Wednesday, September 30, 2015

Gunung Gede Pangrango, The Second Summit

Kurang Aziz karena doi yang foto haha.
Saya fikir, gunung Gede Pangrango itu keren. Selesai penanjakan pertama saya ke gunung Cikuray, saya ingin sekali bisa menginjakkan kaki di puncak gunung Gede. Kayaknya sih gagah aja gitu..

Meski yang paling gagah sesungguhnya adalah nanjak ke Ciremai, gara-gara baca salah satu entri blog kalau Ciremai itu tempat pesugihan lah, banyak Mr. Poci dan Nona Kun lah, ogut kan jadi keder sendiri sampai diajak paksa aja (yang biasanya dedek lemah mental bang kalo udah dipaksa-paksa) selalu ogah-ogahan kalo diajak.


Tim penanjakan kali ini Mapan lagi. Saya, Muti, Diaz, Aziz, Yoga, Tresna, Lukman dan Shendy minus Rey nyarter mobil buat ke Bogor. Gaya banget gak sih nyarter mobil segala, biasanya ogut cuma naik kol buntung.

Awalnya niat gak niat buat penanjakan hari itu karena badan yang emang meriang (merindukan kasih sayang), demam tinggi sehari sebelumnya plus hujan di hari H yang mana buat saya males banget kalau nantang alam pas cuaca ekstrim.

Tapi akhirnya kami berangkat malam hari sekitar pukul 8 malam setelah hujan berhenti dan sampai di basecamp Cibodas yang terletak di Cianjur, Jawa Barat sekitar jam 11 malam. Begitu sampai, sempat kaget karena kok ya

1. ini basecamp kok rame gini sih banyak warung-warung
2. kenapa banyak mobil? Ada yang hajatan?
3. yang nomor dua gagal fokus
4. dari sekian banyak pendaki, adakah salah satunya jodoh aqu?

Setelah memutuskan untuk mengisi perut di salah satu warung yang masih buka larut malam, satu persatu dari kami beranjak tidur di mobil saat menginjak dini hari. Sebetulnya udah ditawarin untuk sekadar meluruskan badan di warung, tapi melihat banyaknya pendaki lain yang juga mampir ke warung tersebut, akhirnya kami semua pamit mengundurkan diri.


Pagi hari cuaca cerah berawan, ahh indah banget! Kesegaran banget lah guys pokoknya! Saya selalu bahagia tiap liat langit berwarna biru keemasan disinari mentari yang sinarnya dibiaskan oleh jajaran pohon nun jauh disana. Awan-awan yang bergumpal seolah melepaskan semua penat pikiran (hutang, gak direstuin pacar, tugas kampus, biaya resepsi eh.) dan mengiringi liburan kami kali ini yang akan menyenangkan!

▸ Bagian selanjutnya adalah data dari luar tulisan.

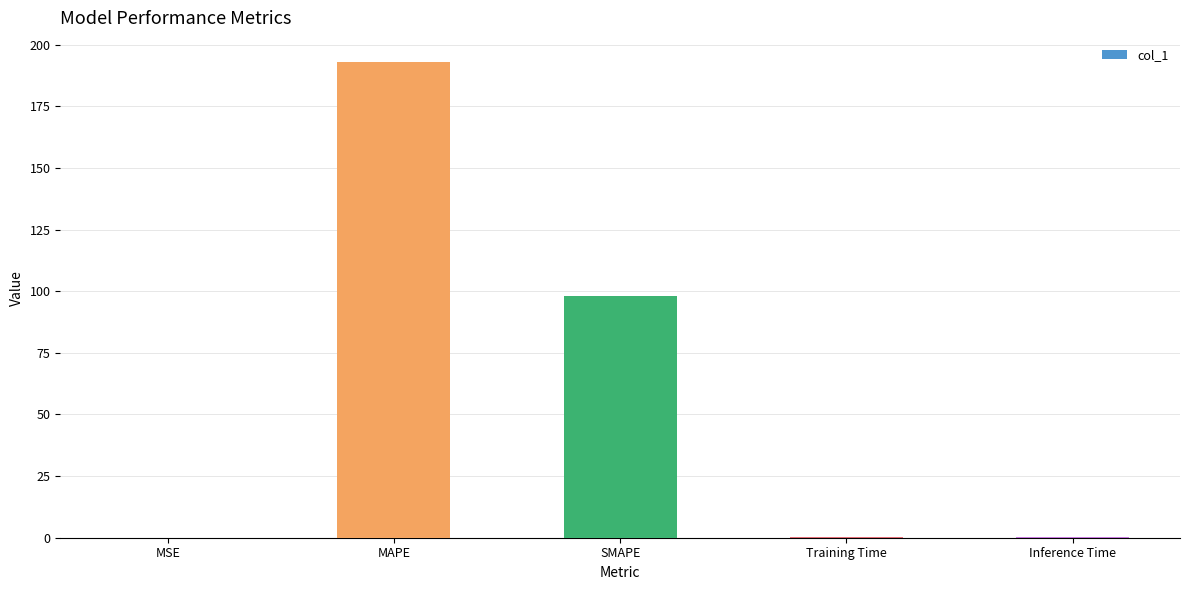

Are the bars horizontal?

No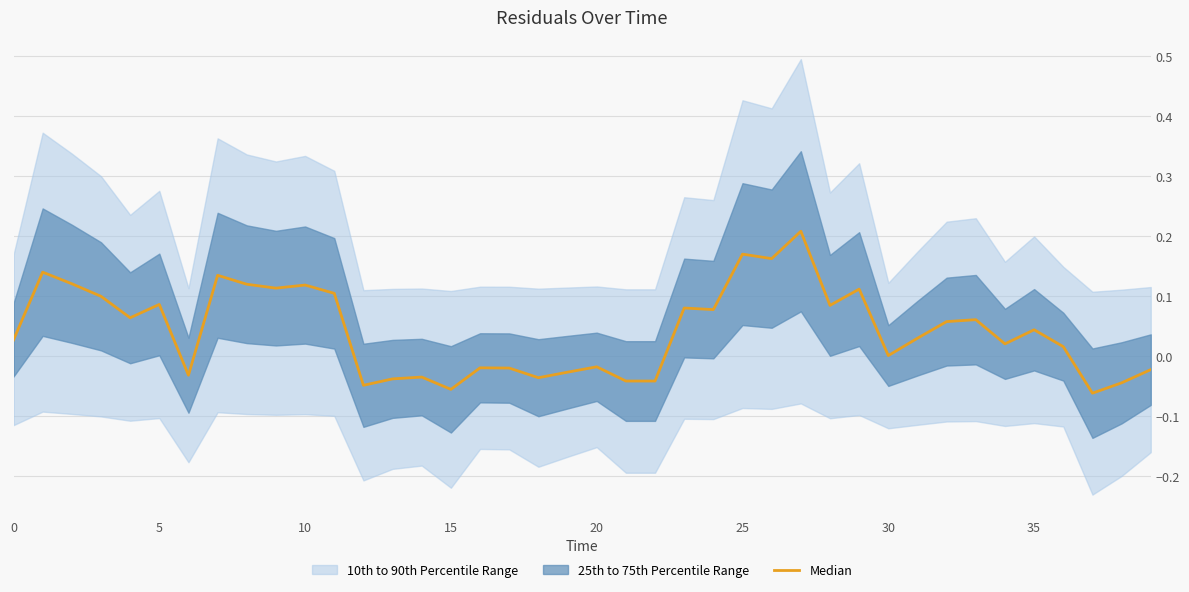

Which has a higher value, 38 or 22?

22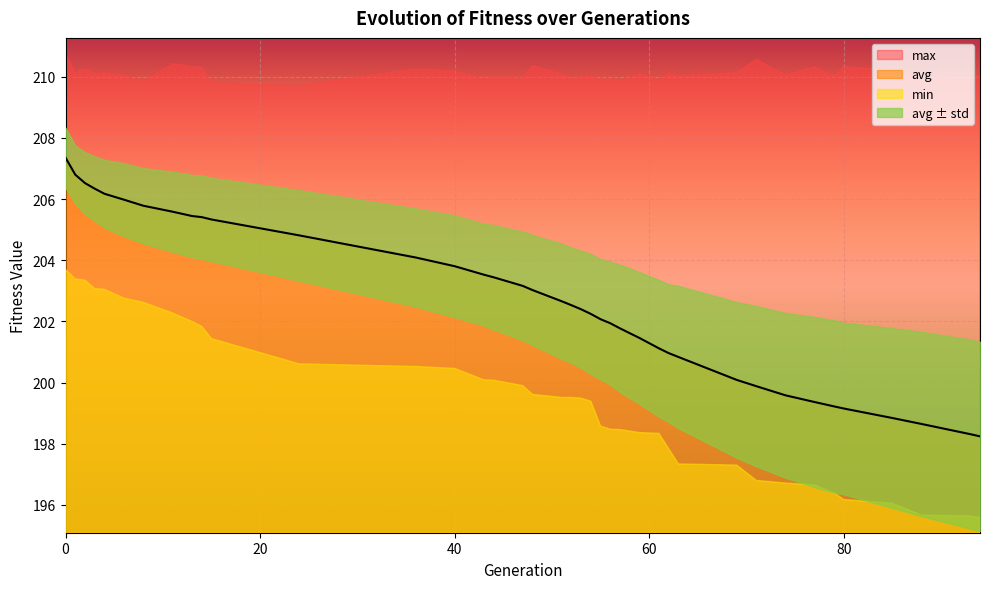

What is the lowest value of the avg series?

198.2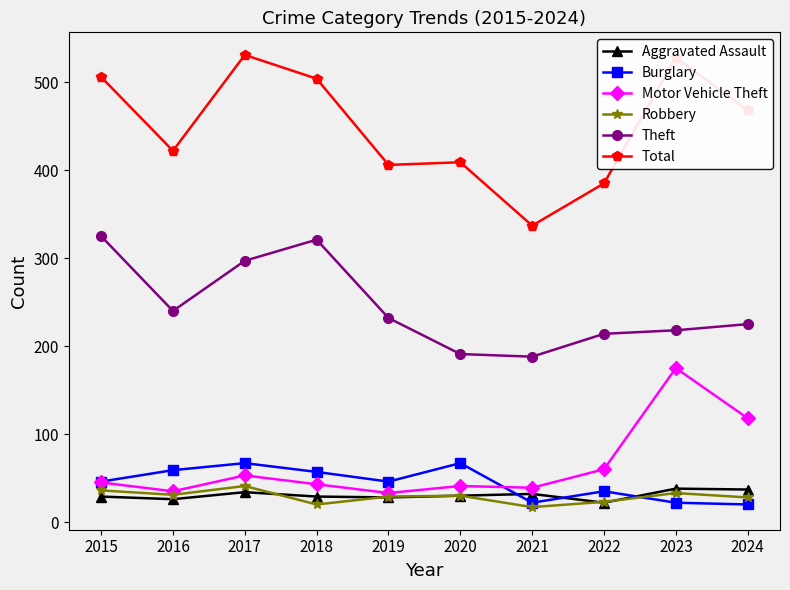

Where is the first local maximum for Total?

2017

Kami re-packing pembagian logistik yang harus dibawa masing-masing personal sampai pukul 7 pagi, dan masjid yang dicari-cari dari subuh ternyata ada di seberang parkiran -_-

Berencana trekking dari pagi hari, ternyata penyelesaian administrasi dan daftar ulang di kantor Gede Pangrango selesai pukul 11 pagi. Proses administrasi nya sih gak lama, melainkan jam buka operasional kantornya itu yang bikin kita kering nungguin sampai jadi ikan asin.

Sendiri aja sih yaudah gpp :')
Kata siapa anak gunung gak bisa jadi boyband.

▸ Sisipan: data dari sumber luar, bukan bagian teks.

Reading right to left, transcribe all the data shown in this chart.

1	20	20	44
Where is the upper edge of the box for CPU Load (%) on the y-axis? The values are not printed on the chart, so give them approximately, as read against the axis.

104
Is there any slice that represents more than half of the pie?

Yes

2 member MAPAN yang udah nikah, uka kapan

Foto candid sebelah kanan yang mana bahagia banget cuaca cerah, berasa pergantian musim semi setelah musim dingin di Jepang gitu sambil dipakein jaket (ngayal bhaha). Firasat kalau kali ini, penanjakan kita bakal mestakung amin.

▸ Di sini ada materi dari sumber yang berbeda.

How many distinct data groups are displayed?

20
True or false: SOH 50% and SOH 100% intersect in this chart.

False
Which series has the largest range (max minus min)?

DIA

Pokoknya that was a fun hike sampai satu jam berikutnya turun hujan.
Deras.
Banget.

Sampai akhirnya saya ada di barisan paling belakang karena IH BRO ASLILAH AING GAK KUAT DINGIN INI HUJAN KAPAN BERHENTI dan akhirnya Shendy mau-maunya jadi lah my savior, sukarela nungguin saya yang entah efek sakit atau mountain sikness gak tau shock sama cuaca jadi lelet banget (Di Cikuray kutak selelet iniiiiii T_T ). Alih-alih lanjut terus jalan, malah minta berhenti buat ngajak foto di jembatan ikonik Gede Pangrango yang hits-nya lagi -_-

Shendy yang niat lepas raincoat dan saya yang setelah diliat-liat cebol amat mirip The Hobbit -_-

Jadi jembatan ikonik nya Gede Pangrango ini merupakan sebuah jalur yang terbuat dari beton sedemikian rupa yang berguna bagi para wisatawan dan pendaki untuk menyusuri Rawa Denok 1 dan 2.
Niat kami yang ingin mampir melihat Telaga Biru sebelumnya pupus sudah dimakan cuaca ekstrim :(

Hujan masih mengguyur dengan deras dan kami terus berjalan. Sumber air habis tapi betapa kasihnya alam; dari samping kiri dan kanan jalur-jalur trek licin yang diguyur air hujan itu mengalirlah sumber air dingin yang begitu jernih dan segar.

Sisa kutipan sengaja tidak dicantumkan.